There are many moments, but one that comes to mind most vividly is a screening of Ragnar Kjartansson’s film Bliss. It is 12 hours long and was playing through the night in Soundscape Park, screening on the 7000 sq ft wall of the New World Symphony. When the program started at 6 pm there were crowds of artworld people watching, through the night audience ebbed and flowed until near the end at around 6 am in the morning, I overheard 2 homeless men, amongst many others, who were watching in the comfy huge bean-bags, discussing the work with its repetitive playing of the last aria of the Marriage of Figaro by Mozart, and one turned to the other and uttered “this was the music my mother played to me as a child”. I suddenly felt I had arrived, and that something I was involved in had an immeasurable value to someone else. It is also very rare at art events to see people actually engage with work and discuss it - and the luxury of screenings is that if they are managed right - they usually provide a platform for audiences to truly look, digest and interrogate artworks and for a considerable time - this idea always excites me. 

What will your next commission be and how do you normally discover new artists and works? 

There are several upcoming collaborative commissioning projects. The Phillips x Daata commission is coming up soon - so that is of paramount excitement. The current and next project is always my most exciting project. My satisfaction is always delivering the project and not on artist discovery. But awareness of artists comes through other artists, galleries, curators, seeing exhibitions, word of mouth, social media and generally getting a sense of the artists work over time and then establishing a relationship and mutual trust and the ensuing chemistries of working together.

Do you have a favorite artist and who do you think we should watch for the future? 

My favourite artist is always my wife Jane Bustin, but she makes painitngs, ceramics, sculptural groups of works and therefore I do not show her work. I have other favourite artists such as Goya, Guston, Vermeer, Ryman, but in terms of artists working with digital media, I also ways love the work that has yet to be made. There is one video artwork that I truly love and it is Turbulent by Shirin Neshat, it entrances and captures me whenever I see it and its Iranian music soundtrack - fills me whenever I hear it.

"There is one video artwork that I truly love and it is Turbulent by Shirin Neshat, it entrances and captures me whenever I see it and its Iranian music soundtrack - fills me whenever I hear it."

With the increased presence of technology in our lives, how do you see the future role of artists evolve? 

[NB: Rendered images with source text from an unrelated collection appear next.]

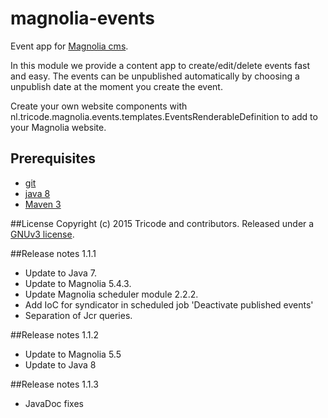 # magnolia-events
Event app for [Magnolia cms](http://www.magnolia-cms.com).

In this module we provide a content app to create/edit/delete events fast and easy. The events can be unpublished automatically by choosing a unpublish date at the moment you create the event.

Create your own website components with nl.tricode.magnolia.events.templates.EventsRenderableDefinition
to add to your Magnolia website.

## Prerequisites
* [git](http://git-scm.com/)
* [java 8](http://java.com)
* [Maven 3](http://maven.apache.org)

##License
Copyright (c) 2015 Tricode and contributors. Released under a [GNUv3 license](https://github.com/tricode/magnolia-events/blob/master/license.txt).


##Release notes 1.1.1
* Update to Java 7.
* Update to Magnolia 5.4.3.
* Update Magnolia scheduler module 2.2.2.
* Add IoC for syndicator in scheduled job 'Deactivate published events'
* Separation of Jcr queries.

##Release notes 1.1.2
* Update to Magnolia 5.5
* Update to Java 8

##Release notes 1.1.3
* JavaDoc fixes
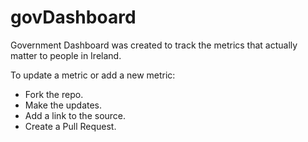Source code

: # govDashboard

Government Dashboard was created to track the metrics that actually matter to people in Ireland.

To update a metric or add a new metric:
- Fork the repo.
- Make the updates.
- Add a link to the source.
- Create a Pull Request.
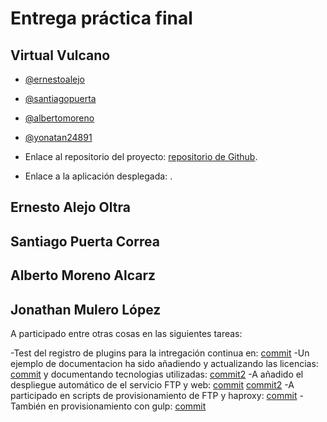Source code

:
Entrega práctica final
======================

Virtual Vulcano
---------------

- [@ernestoalejo](https://github.com/ernestoalejo)
- [@santiagopuerta](https://github.com/santiagopuerta)
- [@albertomoreno](https://github.com/albertomoreno)
- [@yonatan24891](https://github.com/yonatan24891)

- Enlace al repositorio del proyecto: [repositorio de Github](https://github.com/ernestoalejo/virtual-vulcano).
- Enlace a la aplicación desplegada: [](http://croqueta.cloudapp.net:80).


Ernesto Alejo Oltra
--------------------

Santiago Puerta Correa
-----------------------

Alberto Moreno Alcarz
-----------------------

Jonathan Mulero López
----------------------

A participado entre otras cosas en las siguientes tareas:

-Test del registro de plugins para la intregación continua en: [commit](https://github.com/ernestoalejo/virtual-vulcano/commit/a0d79d40775555ea1cb1c1a4a92f6244c1769429)
-Un ejemplo de documentacion ha sido añadiendo y actualizando las licencias: [commit](https://github.com/ernestoalejo/virtual-vulcano/commit/90438050431ccf4cc6b8dffdc12b8f12a13ed01e)
y documentando tecnologias utilizadas: [commit2](https://github.com/ernestoalejo/virtual-vulcano/commit/1cdc7f69b7071c4357de644185866c41d77b858f)
-A añadido el despliegue automático de el servicio FTP y web: [commit](https://github.com/ernestoalejo/virtual-vulcano/commit/83df80c9ed63915cec56cd12b35c11fa933ea8bc)
[commit2](https://github.com/ernestoalejo/virtual-vulcano/commit/b68d9b0440f4ae43c5c43dcd5da4d67e54d5e403)
-A participado en scripts de provisionamiento de FTP y haproxy: [commit](08585375916f34bab43f3a1cbba7a9da5ec82396)
-También en provisionamiento con gulp: [commit](https://github.com/ernestoalejo/virtual-vulcano/commit/07d5dd69c3e4beb2b519de9274d98ef7a6c414de)



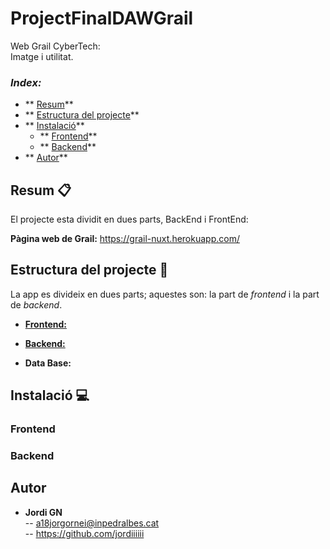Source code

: # ProjectFinalDAWGrail

Web Grail CyberTech:    
Imatge i utilitat.     

### _Index:_
* ** [Resum](#resum-)**
* ** [Estructura del projecte](#estructura-del-projecte-)**
* ** [Instalació](#instalació-)**
	* ** [Frontend](#frontend)**
	* ** [Backend](backend)**
* ** [Autor](#autor-)**

## Resum 📋

El projecte esta dividit en dues parts, BackEnd i FrontEnd:

**Pàgina web de Grail:** https://grail-nuxt.herokuapp.com/  

## Estructura del projecte 📐

La app es divideix en dues parts; aquestes son: la part de _frontend_ i la part de _backend_.

- **[Frontend:](./frontend "Frontend folder")**  

- **[Backend:](./backend "Backend folder")**  

- **Data Base:**   

## Instalació 💻

### Frontend

### Backend

## Autor

- **Jordi GN**   
-- a18jorgornei@inpedralbes.cat   
-- https://github.com/jordiiiiii  



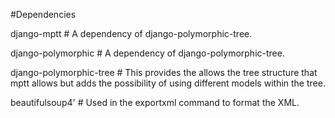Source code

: #Dependencies

django-mptt # A dependency of django-polymorphic-tree.

django-polymorphic # A dependency of django-polymorphic-tree.

django-polymorphic-tree # This provides the allows the tree structure that mptt allows but adds the possibility of using different models within the tree.

beautifulsoup4' # Used in the exportxml command to format the XML.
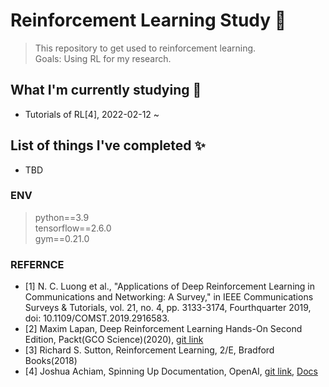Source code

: # Reinforcement Learning Study 📕
> This repository to get used to reinforcement learning. </br>
> Goals: Using RL for my research.

## What I'm currently studying 👀
* Tutorials of RL[4], 2022-02-12 ~

## List of things I've completed ✨
* TBD

### ENV
> python==3.9 </br>
> tensorflow==2.6.0 </br>
> gym==0.21.0 </br>


### REFERNCE
* [1] N. C. Luong et al., "Applications of Deep Reinforcement Learning in Communications and Networking: A Survey," in IEEE Communications Surveys & Tutorials, vol. 21, no. 4, pp. 3133-3174, Fourthquarter 2019, doi: 10.1109/COMST.2019.2916583.
* [2] Maxim Lapan, Deep Reinforcement Learning Hands-On Second Edition, Packt(GCO Science)(2020), [git link](https://github.com/PacktPublishing/Deep-Reinforcement-Learning-Hands-On)
* [3] Richard S. Sutton, Reinforcement Learning, 2/E, Bradford Books(2018)
* [4] Joshua Achiam, Spinning Up Documentation, OpenAI, [git link](https://github.com/openai/spinningup), [Docs](https://spinningup.openai.com/en/latest/user/introduction.html)
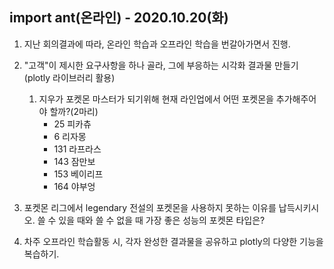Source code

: ## import ant(온라인) - 2020.10.20(화)

1. 지난 회의결과에 따라, 온라인 학습과 오프라인 학습을 번갈아가면서 진행.

2. "고객"이 제시한 요구사항을 하나 골라, 그에 부응하는 시각화 결과물 만들기(plotly 라이브러리 활용)
   1. 지우가 포켓몬 마스터가 되기위해 현재 라인업에서 어떤 포켓몬을 추가해주어야 할까?(2마리)
       - 25 피카츄
       - 6 리자몽
       - 131 라프라스
       - 143 잠만보
       - 153 베이리프
       - 164 야부엉
  
  2. 포켓몬 리그에서 legendary 전설의 포켓몬을 사용하지 못하는 이유를 납득시키시오. 쓸 수 있을 때와 쓸 수 없을 때 가장 좋은 성능의 포켓몬 타입은?

3. 차주 오프라인 학습활동 시, 각자 완성한 결과물을 공유하고 plotly의 다양한 기능을 복습하기.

Artists are needed ever more urgently to maintain our balance from the commercial realms we live and operate in. They create a balance, reaction and respite from our day to day world. We all need to find ways to support artists and their art-making, we all want cultural experiences, but not usually with us considering how those experiences are made and how artists sustain themselves.

Although I work with digital technologies, I think that all mediums are equally valid and that with the rise of total emersion by us all in technology - we need to be surrounded by artists making works that explore the tactile, craft and aesthetics.

"They [artists] create a balance, reaction and respite from our day to day world. We all need to find ways to support artists and their art-making, we all want cultural experiences"

Part of your role involves traveling to many different and exciting places. What is your favorite city to return to? 

I love returning home to my family, we live in a beautiful part of London, called Highgate, but wherever my family are - is my home. I was born in NY, so whenever I go there, I feel I am in a very familiar place, I feel it is filled with ‘my people’. I usually find something magical and unique wherever I travel. I am not a tourist traveller - so my travels are usually work related - so the project I am there to do, is always my main focus. I generally get excited when I go somewhere that seems to be confident and proud of itself, its own heritage and experiences and isn't trying to emulate somewhere else.